月宮の日記

読んだ本の解釈とか手帳とかだらだらと自分の考えを好き勝手語っていくだけのブログ。作品のネタバレも普通にあるので注意。※2024/2/29 更新再開

スメルジャコフ自殺に関する私的解釈

『だれにも罪を着せぬため、自己の意志によってすすんで生命を絶つ』(第11編10)

 ミーチャの裁判の前日、イワンとスメルジャコフの三度目の対面が終わった後、フョードル殺害の『犯人』スメルジャコフは謎めいた遺書を残して自殺をする。
スメルジャコフの自殺の動機については様々な考察や解釈がされているが、私の解釈はずばり単純に「自分で自分を罰した」である。

「この遺書に、殺したのは自分であり、カラマーゾフではないと、書き加えるくらい何ほどのことがあるでしょう。ところが彼はそれを書き加えなかった。つまり、一方に対しては責任を感じるほどの良心がありながら、もう一方に対してはそれがないのでしょうか?」(第12編8)

これは裁判でのイッポリートの弁論の一部だが、私は書く必要がなかったのではないかと思っている。というのも、彼の自殺は、おそらくミーチャやイワンに対する謝罪、或いは裁判に集まった聴衆たちに対する告白や懺悔等は含まれていないだろうからだ。むしろ彼の遺書にあるものとは「自分自身の罪はほかならぬ自分自身の手で裁く」という絶対的な『自己の意志』ではないかと思う。

 

だがスメルジャコフが『すすんで生命を絶つ』に至るまでは、おそらく相当の葛藤や分裂というものがあったに違いない。それを物語るのが、三度目の対面時のスメルジャコフの様子だろう。

寝床にスメルジャコフが、相変わらず例のガウンを着て坐っていた。テーブルがソファの前に移されたため、部屋の中がひどく狭苦しくなった。テーブルの上には黄色い表紙の分厚い本がのっていたが、スメルジャコフはその本を読んでいたわけではなく、坐って何もせずにいたらしかった。無言の長い眼差しで彼はイワンを見つめ、明らかにイワンの訪問をいささかも不思議に思っていない様子だった。すっかり顔が変り、ひどくやつれて、色が黄ばんでいた。目は落ちくぼみ、下まぶたが青かった。(第11編8)

ちなみにこの一か月前に行われた二度目の対面時はこうだ。

スメルジャコフの顔を見て、イワンはすぐに、病気がすっかり癒ったのだなと押しはかった。顔がずっと生きいきしていて、太り、前髪もきれいにふくらませて、小鬢の毛がポマードで撫でつけてあった。彼は派手な綿入れのガウンを着ていたが、それはかなり着古したもので、かなりぼろぼろになっていた。これまでイワンが見たこともなかった、眼鏡まで鼻にかけていた。(第11編7)

⁂

* 演習問題 *
(a) スメルジャコフの自殺を論じた文章によれば、スメルジャコフの自殺の動機について、筆者はどのように解釈していますか。
(b) スメルジャコフの自殺を論じた文章のうち、「スメルジャコフ自殺に関する私的解釈」で始まり「己の意志』ではないかと思う。」で終わる部分を、「イッポリート」を「検事」に改めて書き直してください。
(c) スメルジャコフの自殺を論じた文章を、最後の文の後から書き継いでください。
これらの行は、スメルジャコフの自殺を論じた文章とは別の出典から採られたものです。

* 元データ *

⁂

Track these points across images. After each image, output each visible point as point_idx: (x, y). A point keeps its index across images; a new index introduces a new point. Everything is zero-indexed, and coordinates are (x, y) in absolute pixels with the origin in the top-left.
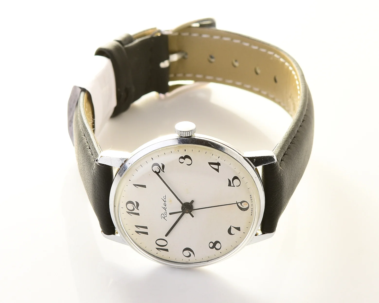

⁂

* 解答例 *
(a) 「自分で自分を罰した」と解釈しています。

(b)
スメルジャコフ自殺に関する私的解釈

『だれにも罪を着せぬため、自己の意志によってすすんで生命を絶つ』(第11編10)

 ミーチャの裁判の前日、イワンとスメルジャコフの三度目の対面が終わった後、フョードル殺害の『犯人』スメルジャコフは謎めいた遺書を残して自殺をする。
スメルジャコフの自殺の動機については様々な考察や解釈がされているが、私の解釈はずばり単純に「自分で自分を罰した」である。

「この遺書に、殺したのは自分であり、カラマーゾフではないと、書き加えるくらい何ほどのことがあるでしょう。ところが彼はそれを書き加えなかった。つまり、一方に対しては責任を感じるほどの良心がありながら、もう一方に対してはそれがないのでしょうか?」(第12編8)

これは裁判での検事の弁論の一部だが、私は書く必要がなかったのではないかと思っている。というのも、彼の自殺は、おそらくミーチャやイワンに対する謝罪、或いは裁判に集まった聴衆たちに対する告白や懺悔等は含まれていないだろうからだ。むしろ彼の遺書にあるものとは「自分自身の罪はほかならぬ自分自身の手で裁く」という絶対的な『自己の意志』ではないかと思う。

(c)
 

このスメルジャコフの尋常ではない憔悴ぶりを見る限り、彼はイワンとの二度目の対面から何かしらの変化会ったことは明白である。ではその『変化』とは何か。

「おい、お前が夢じゃないかと、俺は心配なんだ。俺の前にこうして坐っているお前は、幻じゃないのか?」彼はたどたどしく言った。
「わたしたち二人のほかに、ここには幻なんぞいやしませんよ。それともう一人、第三の存在とね。疑いもなく、それは今ここにいます。その第三の存在はわたしたち二人の間にいますよ」
「だれが、それは? だれがいるんだ? 何者だ、第三の存在とは?」あたりを眺めまわし、その何者かを探して急いで隅々を見わたしながら、イワンは怯えきって叫んだ。
「第三の存在とは、神ですよ。神さまです。神さまが今わたしたちのそばにいるんです。ただ、探してもだめですよ、見つかりゃしません」
「お前が殺したなんて、嘘だ!」イワンは気違いのようにわめいた。「お前は気が狂ったのか、でなけりゃこの前みたいに、俺をからかってやがるんだ!」(第11編10)

 「え、スメルジャコフって神を信じてたの?」とここで私も驚いた。というのものちの発言で、彼はこうも言っているのである。

「してみると、金を返すからには、今度は紙を信じたってわけだな?」
「いいえ、信じたわけじゃありません」スメルジャコフはつぶやいた

 

「疑いもなく、それは今ここにいます」と断言した「神さま」の存在をスメルジャコフは信じているのか、いないのか。そもそも彼が口にした「神さま」とは何者なのか。
おそらくだが、スメルジャコフは確かに「神さま」の存在を確信している。しかしその「神さま」を信仰しているわけではない、ということだろう。つまり自分はあくまでも「神さま」に対して「赦し」を乞うたり「祈り」を捧げたり「救い」を求めたりはしない、という意思表示だったのではないかと思う。ここでスメルジャコフは、もはや「神さま」であろうイワンであろうと三千ルーブルであろうと、或いは『親切な人たち』(第11編6)であろうと、自分に対する一切の「救い」や「赦し」を拒否しているのではないかと私は思う。それはひとえに『だれにも罪を着せぬため、自己の意志によってすすんで生命を絶つ』(第11編10)ことを決めていたからではないだろか。
そしてもう一つきになるものが、三度目の対面時に、スメルジャコフの部屋に置いてあった『黄色い分厚い本』である。その本とは『われらの聖者イサク・シーリン神父のことば』であった。

じつはこの本が作中で登場するのはこれが初めてではない。スメルジャコフの育ての親であるグリゴーリイの愛読書でもあったのだ。彼はようやくわが子を授かったのだが、その子供は六本指であり、病のため早世してしまった。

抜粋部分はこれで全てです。